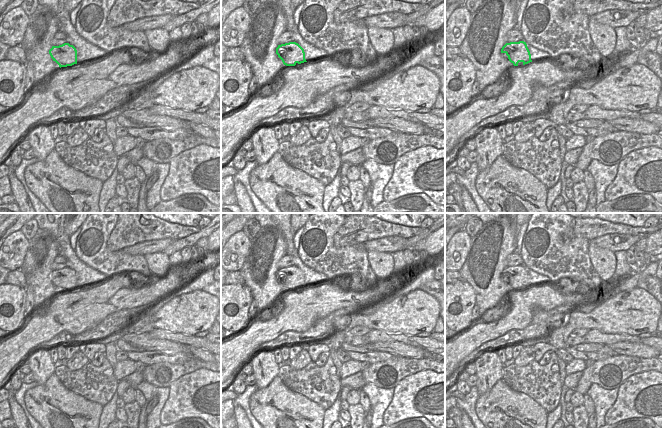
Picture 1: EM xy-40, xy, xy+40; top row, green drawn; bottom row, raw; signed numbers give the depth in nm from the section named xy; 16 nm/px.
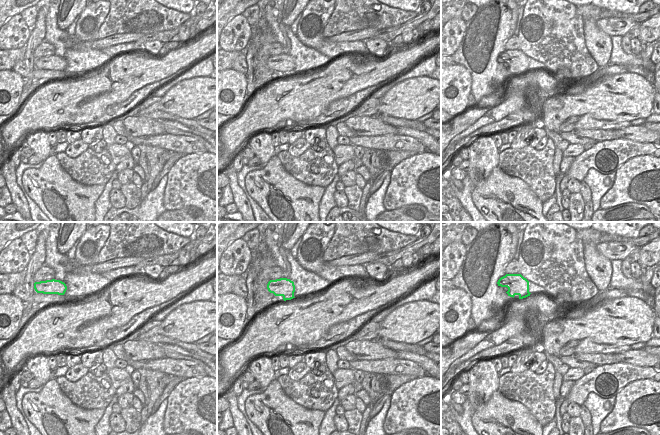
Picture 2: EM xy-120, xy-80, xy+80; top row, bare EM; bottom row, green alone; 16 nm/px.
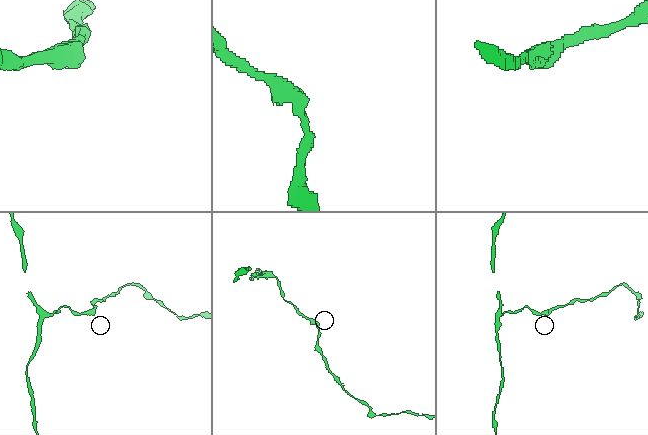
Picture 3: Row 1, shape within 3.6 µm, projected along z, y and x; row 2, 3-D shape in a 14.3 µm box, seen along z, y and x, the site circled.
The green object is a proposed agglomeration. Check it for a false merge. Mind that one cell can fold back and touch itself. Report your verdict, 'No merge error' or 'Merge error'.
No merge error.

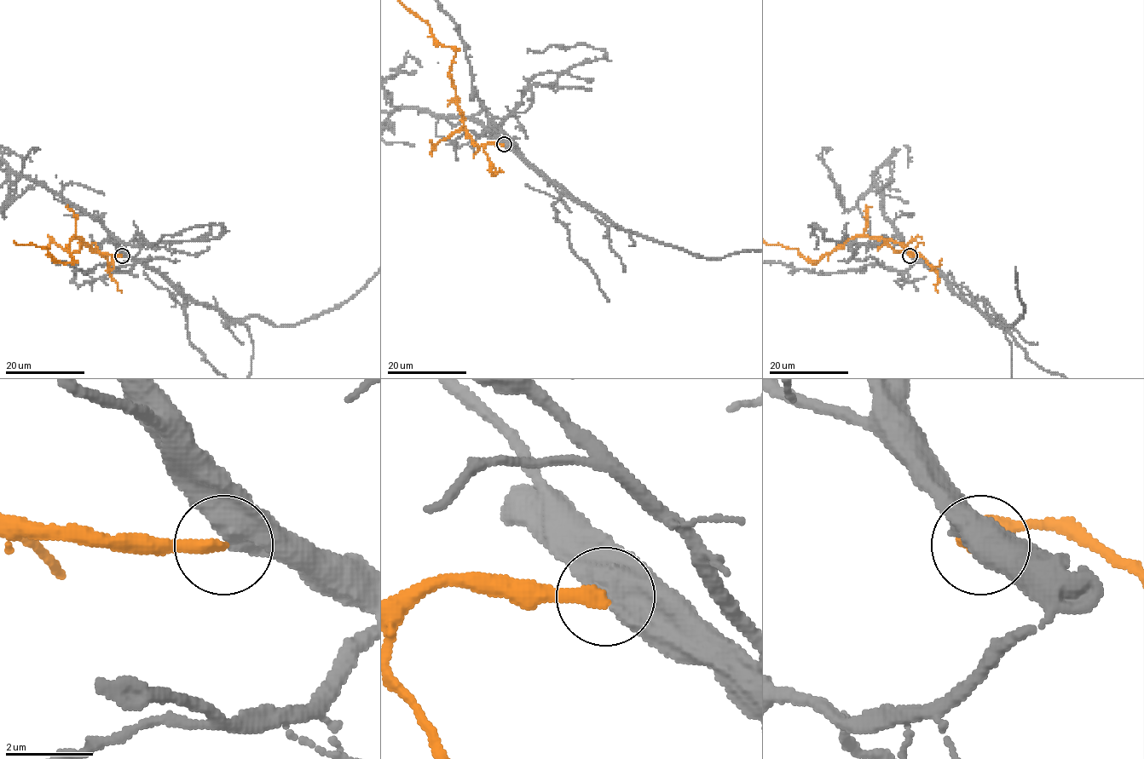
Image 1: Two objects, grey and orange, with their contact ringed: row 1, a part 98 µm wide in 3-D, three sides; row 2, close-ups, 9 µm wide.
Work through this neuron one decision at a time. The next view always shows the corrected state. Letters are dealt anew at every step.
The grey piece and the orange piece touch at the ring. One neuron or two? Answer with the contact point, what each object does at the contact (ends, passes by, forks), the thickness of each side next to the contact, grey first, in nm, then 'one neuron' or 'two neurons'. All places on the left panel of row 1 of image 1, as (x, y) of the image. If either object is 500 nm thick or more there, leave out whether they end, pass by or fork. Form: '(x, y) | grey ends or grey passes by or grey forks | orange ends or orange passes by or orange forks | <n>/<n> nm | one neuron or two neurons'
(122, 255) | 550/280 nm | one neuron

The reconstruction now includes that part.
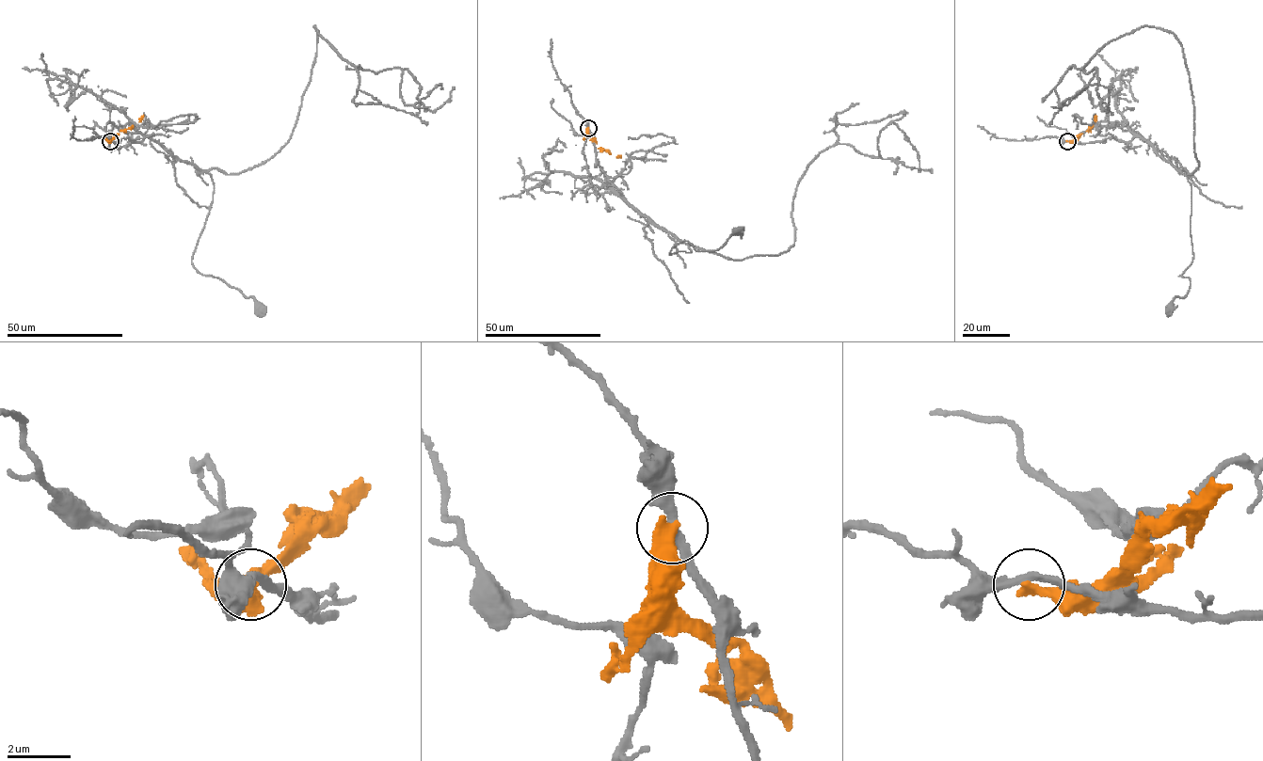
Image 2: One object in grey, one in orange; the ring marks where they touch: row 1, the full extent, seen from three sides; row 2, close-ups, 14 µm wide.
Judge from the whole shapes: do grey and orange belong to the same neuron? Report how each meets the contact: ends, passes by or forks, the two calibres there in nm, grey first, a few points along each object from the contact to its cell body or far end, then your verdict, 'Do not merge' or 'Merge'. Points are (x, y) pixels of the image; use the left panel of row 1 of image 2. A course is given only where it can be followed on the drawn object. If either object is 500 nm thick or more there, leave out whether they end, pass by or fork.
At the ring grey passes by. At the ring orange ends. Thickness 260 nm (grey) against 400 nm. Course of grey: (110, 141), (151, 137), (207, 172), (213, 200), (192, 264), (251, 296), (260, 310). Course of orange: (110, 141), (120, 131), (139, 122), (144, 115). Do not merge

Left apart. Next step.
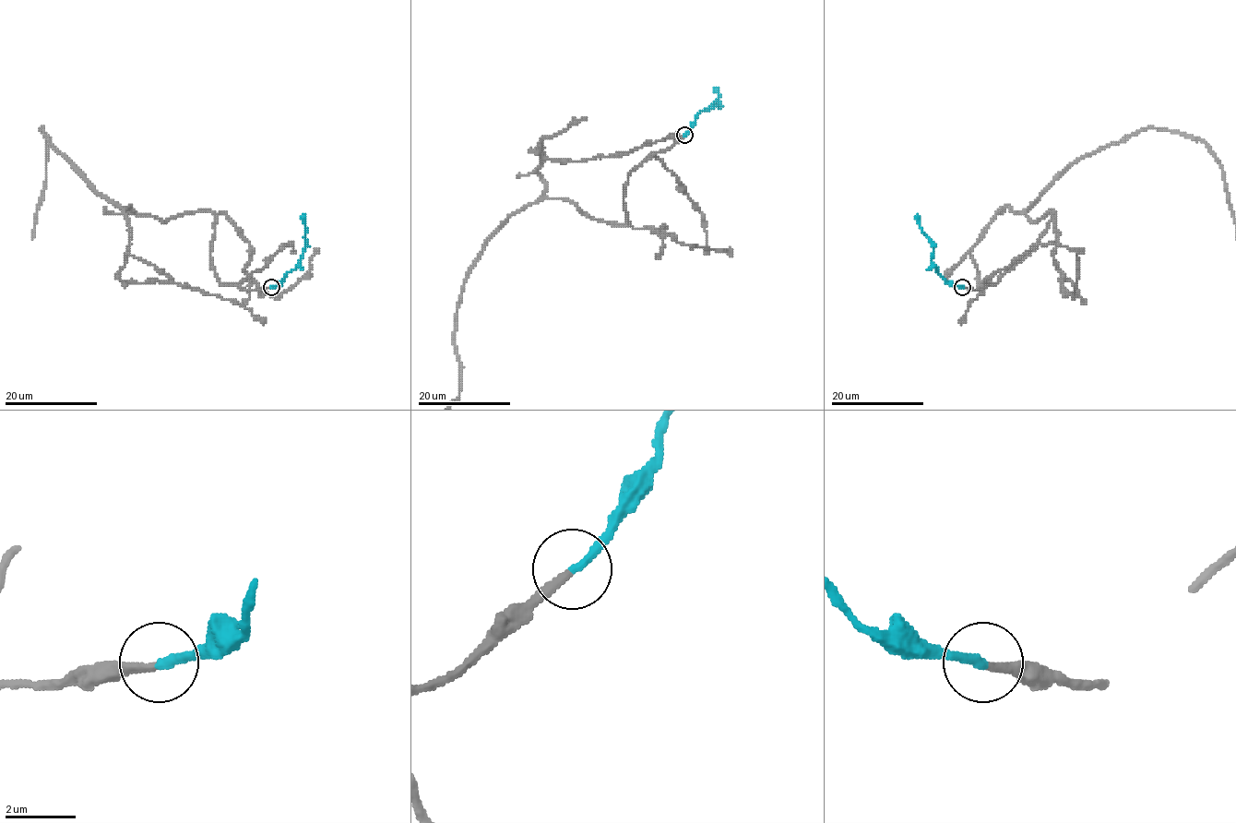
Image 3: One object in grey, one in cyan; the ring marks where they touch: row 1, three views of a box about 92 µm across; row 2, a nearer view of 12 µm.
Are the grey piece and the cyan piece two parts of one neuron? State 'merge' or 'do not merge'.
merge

• _What you have to do_
In this exercise, set down all of the data exactly, without the pictures.

• _Exercise result_
Picture 1: EM xy-40, xy, xy+40; top row, green drawn; bottom row, raw; signed numbers give the depth in nm from the section named xy; 16 nm/px.
Picture 2: EM xy-120, xy-80, xy+80; top row, bare EM; bottom row, green alone; 16 nm/px.
Picture 3: Row 1, shape within 3.6 µm, projected along z, y and x; row 2, 3-D shape in a 14.3 µm box, seen along z, y and x, the site circled.
The green object is a proposed agglomeration. Check it for a false merge. Mind that one cell can fold back and touch itself. Report your verdict, 'No merge error' or 'Merge error'.
No merge error.

Image 1: Two objects, grey and orange, with their contact ringed: row 1, a part 98 µm wide in 3-D, three sides; row 2, close-ups, 9 µm wide.
Work through this neuron one decision at a time. The next view always shows the corrected state. Letters are dealt anew at every step.
The grey piece and the orange piece touch at the ring. One neuron or two? Answer with the contact point, what each object does at the contact (ends, passes by, forks), the thickness of each side next to the contact, grey first, in nm, then 'one neuron' or 'two neurons'. All places on the left panel of row 1 of image 1, as (x, y) of the image. If either object is 500 nm thick or more there, leave out whether they end, pass by or fork. Form: '(x, y) | grey ends or grey passes by or grey forks | orange ends or orange passes by or orange forks | <n>/<n> nm | one neuron or two neurons'
(122, 255) | 550/280 nm | one neuron

The reconstruction now includes that part.
Image 2: One object in grey, one in orange; the ring marks where they touch: row 1, the full extent, seen from three sides; row 2, close-ups, 14 µm wide.
Judge from the whole shapes: do grey and orange belong to the same neuron? Report how each meets the contact: ends, passes by or forks, the two calibres there in nm, grey first, a few points along each object from the contact to its cell body or far end, then your verdict, 'Do not merge' or 'Merge'. Points are (x, y) pixels of the image; use the left panel of row 1 of image 2. A course is given only where it can be followed on the drawn object. If either object is 500 nm thick or more there, leave out whether they end, pass by or fork.
At the ring grey passes by. At the ring orange ends. Thickness 260 nm (grey) against 400 nm. Course of grey: (110, 141), (151, 137), (207, 172), (213, 200), (192, 264), (251, 296), (260, 310). Course of orange: (110, 141), (120, 131), (139, 122), (144, 115). Do not merge

Left apart. Next step.
Image 3: One object in grey, one in cyan; the ring marks where they touch: row 1, three views of a box about 92 µm across; row 2, a nearer view of 12 µm.
Are the grey piece and the cyan piece two parts of one neuron? State 'merge' or 'do not merge'.
merge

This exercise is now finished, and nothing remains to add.